The purpose of this study was to define the incidence of permanent shunt placement and infection in patients who have undergone the 2 most commonly performed temporizing procedures for posthemorrhagic hydrocephalus (PHH) of prematurity: ventriculosubgaleal (VSG) shunt placement and ventricular reservoir placement for intermittent tapping.

Methods

The 4 centers of the Hydrocephalus Clinical Research Network participated in a retrospective chart review of infants with PHH who underwent treatment at each institution between 2001 and 2006. Patients were included if they had received a diagnosis of Grade 3 or 4 intraventricular hemorrhage, weighed < 1500 g at birth, and had received surgical intervention.

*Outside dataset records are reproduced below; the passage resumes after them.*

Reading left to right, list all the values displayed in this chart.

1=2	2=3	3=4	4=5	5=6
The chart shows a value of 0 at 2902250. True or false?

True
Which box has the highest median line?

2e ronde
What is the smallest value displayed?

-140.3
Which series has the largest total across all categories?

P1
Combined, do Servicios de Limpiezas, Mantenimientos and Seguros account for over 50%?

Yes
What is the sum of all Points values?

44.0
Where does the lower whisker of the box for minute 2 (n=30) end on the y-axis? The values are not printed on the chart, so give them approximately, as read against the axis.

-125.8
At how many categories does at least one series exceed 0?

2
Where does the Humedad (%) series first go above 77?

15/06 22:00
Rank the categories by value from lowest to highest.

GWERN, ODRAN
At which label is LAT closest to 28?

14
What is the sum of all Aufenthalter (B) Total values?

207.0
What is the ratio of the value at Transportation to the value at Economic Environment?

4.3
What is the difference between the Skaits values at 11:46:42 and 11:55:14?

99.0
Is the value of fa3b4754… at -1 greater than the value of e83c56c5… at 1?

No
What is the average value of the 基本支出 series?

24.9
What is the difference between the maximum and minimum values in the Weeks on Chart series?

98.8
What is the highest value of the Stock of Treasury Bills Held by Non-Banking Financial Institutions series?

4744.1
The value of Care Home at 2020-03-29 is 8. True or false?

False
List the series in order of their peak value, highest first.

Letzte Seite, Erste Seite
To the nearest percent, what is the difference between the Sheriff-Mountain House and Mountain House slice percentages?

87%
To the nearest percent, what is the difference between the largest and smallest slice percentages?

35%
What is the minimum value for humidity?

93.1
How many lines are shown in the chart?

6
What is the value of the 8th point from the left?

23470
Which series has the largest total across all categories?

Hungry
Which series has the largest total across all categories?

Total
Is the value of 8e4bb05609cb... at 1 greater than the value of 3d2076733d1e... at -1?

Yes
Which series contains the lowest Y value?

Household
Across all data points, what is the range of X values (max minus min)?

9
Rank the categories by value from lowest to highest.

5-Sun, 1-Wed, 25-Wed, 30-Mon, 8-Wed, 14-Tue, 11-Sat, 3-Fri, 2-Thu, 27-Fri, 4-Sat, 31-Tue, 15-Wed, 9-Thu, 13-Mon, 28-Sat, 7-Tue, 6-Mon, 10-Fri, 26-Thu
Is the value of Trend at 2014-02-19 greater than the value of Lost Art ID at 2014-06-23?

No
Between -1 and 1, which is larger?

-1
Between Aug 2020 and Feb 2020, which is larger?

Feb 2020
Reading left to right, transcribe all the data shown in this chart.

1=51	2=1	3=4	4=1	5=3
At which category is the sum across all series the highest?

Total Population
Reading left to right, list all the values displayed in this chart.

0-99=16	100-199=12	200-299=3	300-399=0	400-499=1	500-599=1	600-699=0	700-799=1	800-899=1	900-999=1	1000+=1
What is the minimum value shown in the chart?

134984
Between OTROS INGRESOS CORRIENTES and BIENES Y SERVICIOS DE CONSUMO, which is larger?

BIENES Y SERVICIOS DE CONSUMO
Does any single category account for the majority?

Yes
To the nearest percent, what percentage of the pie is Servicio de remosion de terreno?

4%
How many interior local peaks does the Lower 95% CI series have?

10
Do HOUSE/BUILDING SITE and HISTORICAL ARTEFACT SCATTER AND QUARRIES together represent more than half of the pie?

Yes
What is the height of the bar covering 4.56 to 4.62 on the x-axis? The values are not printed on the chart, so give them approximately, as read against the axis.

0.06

The authors determined the incidence of conversion from a temporizing device to a permanent shunt, the incidence of CSF infection during temporization, and the 6-month CSF infection rate after permanent shunt placement.

Results

Thirty-one (86%) of 36 patients who received VSG shunts and 61 (69%) of 88 patients who received ventricular reservoirs received permanent CSF diversion with a shunt (p = 0.05). Five patients (14%) in the VSG shunt group had CSF infections during temporization, compared with 11 patients (13%) in the ventricular reservoir group (p = 0.83). The 6-month incidence of permanent shunt infection in the VSG shunt group was 16% (5 of 31), compared with 12% (7 of 61) in the reservoir placement group (p = 0.65). For the first 6 months after permanent shunt placement, infants with no preceding temporizing procedure had an infection rate of 5% (1 of 20 infants) and those who had undergone a temporizing procedure had an infection rate of 13% (12 of 92; p = 0.45).

Conclusions

The use of intermittent tapping of ventricular reservoirs in this population appears to lead to a lower incidence of permanent shunt placement than the use of VSG shunts. The incidence of infection during temporization and for the initial 6 months after conversion appears comparable for both groups. The apparent difference identified in this pilot study requires confirmation in a more rigorous study.